In 1832, a rift over Phi Beta Kappa inductions between the college's two debating societies, Linonia and Brothers in Unity, caused seniors to establish the first secret society at the university, Skull and Bones. Skull and Bones "tapped" select juniors for membership as seniors, a ritual later adopted by all undergraduate senior societies. Since then, senior societies have proliferated at Yale, with recent estimates of 41 existing societies and senior class membership ranging from ten to fifty percent of each class. Although once carefully guarded, the "secrecy" of these senior societies is dubious; their existence is widely known and membership rolls for most are published yearly. Ten present-day societies—Skull and Bones, Scroll and Key, Book and Snake, Wolf's Head, Elihu, Berzelius, St. Elmo, Manuscript, Shabtai, and Mace and Chain—have private buildings near campus; these are sometimes referred to as "landed" societies. Many other societies have a fixed on-campus meeting space where they meet twice a week. Some of the oldest society buildings are enclosed and windowless; members refer to them as "tombs."

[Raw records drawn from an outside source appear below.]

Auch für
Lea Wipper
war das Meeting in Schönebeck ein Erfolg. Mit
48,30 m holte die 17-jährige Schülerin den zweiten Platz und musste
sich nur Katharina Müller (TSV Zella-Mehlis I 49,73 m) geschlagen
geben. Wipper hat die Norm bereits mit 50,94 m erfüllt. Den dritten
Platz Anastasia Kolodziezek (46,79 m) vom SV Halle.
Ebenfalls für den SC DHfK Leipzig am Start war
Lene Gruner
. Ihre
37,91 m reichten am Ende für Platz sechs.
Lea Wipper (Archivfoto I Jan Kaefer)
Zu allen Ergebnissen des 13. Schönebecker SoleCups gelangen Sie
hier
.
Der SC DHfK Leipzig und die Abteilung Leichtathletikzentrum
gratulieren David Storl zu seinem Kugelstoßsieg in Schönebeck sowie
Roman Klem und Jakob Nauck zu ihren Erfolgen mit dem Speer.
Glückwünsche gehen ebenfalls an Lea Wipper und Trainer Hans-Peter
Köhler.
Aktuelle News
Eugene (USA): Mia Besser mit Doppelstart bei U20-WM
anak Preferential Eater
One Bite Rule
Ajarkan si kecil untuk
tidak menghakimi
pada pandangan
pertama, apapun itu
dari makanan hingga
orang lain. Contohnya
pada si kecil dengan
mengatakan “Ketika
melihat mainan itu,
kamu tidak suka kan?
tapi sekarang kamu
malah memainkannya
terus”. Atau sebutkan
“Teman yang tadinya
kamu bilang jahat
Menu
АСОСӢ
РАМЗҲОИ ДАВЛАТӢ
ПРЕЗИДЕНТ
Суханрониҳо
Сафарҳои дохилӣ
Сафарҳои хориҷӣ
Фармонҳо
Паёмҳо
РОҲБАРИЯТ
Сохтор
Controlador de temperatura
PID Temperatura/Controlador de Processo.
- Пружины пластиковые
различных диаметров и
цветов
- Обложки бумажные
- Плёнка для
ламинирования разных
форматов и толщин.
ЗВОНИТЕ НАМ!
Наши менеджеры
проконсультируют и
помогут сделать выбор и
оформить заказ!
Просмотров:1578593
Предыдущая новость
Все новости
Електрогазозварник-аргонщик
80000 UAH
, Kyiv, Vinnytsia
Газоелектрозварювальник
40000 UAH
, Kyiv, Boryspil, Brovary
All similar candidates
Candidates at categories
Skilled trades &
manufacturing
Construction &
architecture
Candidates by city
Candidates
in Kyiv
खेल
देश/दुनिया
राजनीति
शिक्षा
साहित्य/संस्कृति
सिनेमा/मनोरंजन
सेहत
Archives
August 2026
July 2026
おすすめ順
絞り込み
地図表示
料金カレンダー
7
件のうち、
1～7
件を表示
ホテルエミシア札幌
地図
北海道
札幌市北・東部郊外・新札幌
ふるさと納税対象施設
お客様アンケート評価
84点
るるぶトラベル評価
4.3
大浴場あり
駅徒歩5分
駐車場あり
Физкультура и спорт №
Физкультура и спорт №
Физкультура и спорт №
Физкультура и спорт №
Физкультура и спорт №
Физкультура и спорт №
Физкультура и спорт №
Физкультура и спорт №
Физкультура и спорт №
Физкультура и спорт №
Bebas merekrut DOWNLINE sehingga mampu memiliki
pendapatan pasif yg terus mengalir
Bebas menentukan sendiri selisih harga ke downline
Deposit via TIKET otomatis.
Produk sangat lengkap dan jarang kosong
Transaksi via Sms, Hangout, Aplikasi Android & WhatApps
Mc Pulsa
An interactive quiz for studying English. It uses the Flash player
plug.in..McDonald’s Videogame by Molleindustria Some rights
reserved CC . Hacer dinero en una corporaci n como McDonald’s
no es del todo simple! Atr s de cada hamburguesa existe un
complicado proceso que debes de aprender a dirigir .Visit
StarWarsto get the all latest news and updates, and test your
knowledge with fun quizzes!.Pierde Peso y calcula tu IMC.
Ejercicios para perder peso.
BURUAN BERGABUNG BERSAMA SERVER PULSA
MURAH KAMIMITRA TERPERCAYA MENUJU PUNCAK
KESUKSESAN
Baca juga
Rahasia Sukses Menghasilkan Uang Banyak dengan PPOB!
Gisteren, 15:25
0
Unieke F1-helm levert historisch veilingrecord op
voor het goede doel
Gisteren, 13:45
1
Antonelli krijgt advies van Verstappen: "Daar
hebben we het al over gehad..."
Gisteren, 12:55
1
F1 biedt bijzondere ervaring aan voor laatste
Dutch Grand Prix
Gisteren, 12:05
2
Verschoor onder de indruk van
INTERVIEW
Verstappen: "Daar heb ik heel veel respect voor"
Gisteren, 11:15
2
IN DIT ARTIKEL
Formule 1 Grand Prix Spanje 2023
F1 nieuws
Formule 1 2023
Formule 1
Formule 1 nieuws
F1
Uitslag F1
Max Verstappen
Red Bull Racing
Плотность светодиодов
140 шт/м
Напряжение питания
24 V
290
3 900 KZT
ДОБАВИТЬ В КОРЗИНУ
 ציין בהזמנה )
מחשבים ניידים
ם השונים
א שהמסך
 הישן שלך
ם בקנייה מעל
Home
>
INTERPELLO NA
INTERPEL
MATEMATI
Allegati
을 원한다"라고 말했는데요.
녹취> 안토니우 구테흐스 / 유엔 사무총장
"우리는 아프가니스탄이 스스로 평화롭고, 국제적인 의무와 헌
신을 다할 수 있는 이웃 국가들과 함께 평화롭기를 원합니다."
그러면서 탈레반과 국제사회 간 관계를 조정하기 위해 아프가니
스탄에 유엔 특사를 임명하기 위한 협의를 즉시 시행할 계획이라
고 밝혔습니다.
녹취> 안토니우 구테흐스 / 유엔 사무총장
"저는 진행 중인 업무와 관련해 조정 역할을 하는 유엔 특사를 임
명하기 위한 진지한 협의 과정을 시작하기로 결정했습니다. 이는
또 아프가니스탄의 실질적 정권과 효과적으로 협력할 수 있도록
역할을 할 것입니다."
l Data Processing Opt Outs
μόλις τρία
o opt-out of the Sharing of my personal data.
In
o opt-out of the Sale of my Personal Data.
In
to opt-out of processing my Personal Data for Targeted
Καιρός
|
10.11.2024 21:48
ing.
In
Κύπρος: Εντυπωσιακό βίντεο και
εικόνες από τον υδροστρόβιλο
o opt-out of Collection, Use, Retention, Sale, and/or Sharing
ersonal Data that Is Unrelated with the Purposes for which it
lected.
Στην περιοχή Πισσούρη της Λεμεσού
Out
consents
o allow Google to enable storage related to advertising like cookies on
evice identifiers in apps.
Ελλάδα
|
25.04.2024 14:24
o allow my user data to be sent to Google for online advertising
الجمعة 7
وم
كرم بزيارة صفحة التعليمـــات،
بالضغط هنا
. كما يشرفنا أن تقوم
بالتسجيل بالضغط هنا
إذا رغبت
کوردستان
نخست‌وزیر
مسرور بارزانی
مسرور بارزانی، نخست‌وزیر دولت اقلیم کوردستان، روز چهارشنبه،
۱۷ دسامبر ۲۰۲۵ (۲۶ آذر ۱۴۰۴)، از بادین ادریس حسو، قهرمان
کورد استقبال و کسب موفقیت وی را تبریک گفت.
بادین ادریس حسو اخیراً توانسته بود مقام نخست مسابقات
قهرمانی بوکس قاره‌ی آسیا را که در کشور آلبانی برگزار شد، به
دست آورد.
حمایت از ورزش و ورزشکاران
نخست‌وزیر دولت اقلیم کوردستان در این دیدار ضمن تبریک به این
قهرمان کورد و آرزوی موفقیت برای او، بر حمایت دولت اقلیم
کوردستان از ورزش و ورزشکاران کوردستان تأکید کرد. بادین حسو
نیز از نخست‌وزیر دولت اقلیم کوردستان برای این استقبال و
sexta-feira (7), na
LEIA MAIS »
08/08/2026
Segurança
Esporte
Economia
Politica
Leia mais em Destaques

Their activities have varied over time and across societies, but most societies meet for dinners, discussion, drinking, and long-form disclosure of members' life history. Despite a long history of social exclusion—of Jews and women in particular—many of these societies have prioritized membership diversity in the last several decades. The semi-secrecy and influential membership of Yale's older senior societies has attracted wide interest and scrutiny, particularly when both 2004 U.S. presidential candidates were members of Skull and Bones.

==In popular culture==

- The anti-Tom novel Aunt Phillis's Cabin by Mary Henderson Eastman is partially set in Yale College in the 1850s.
- In the American TV series Gilmore Girls, Rory Gilmore attends Yale College, choosing it over Harvard.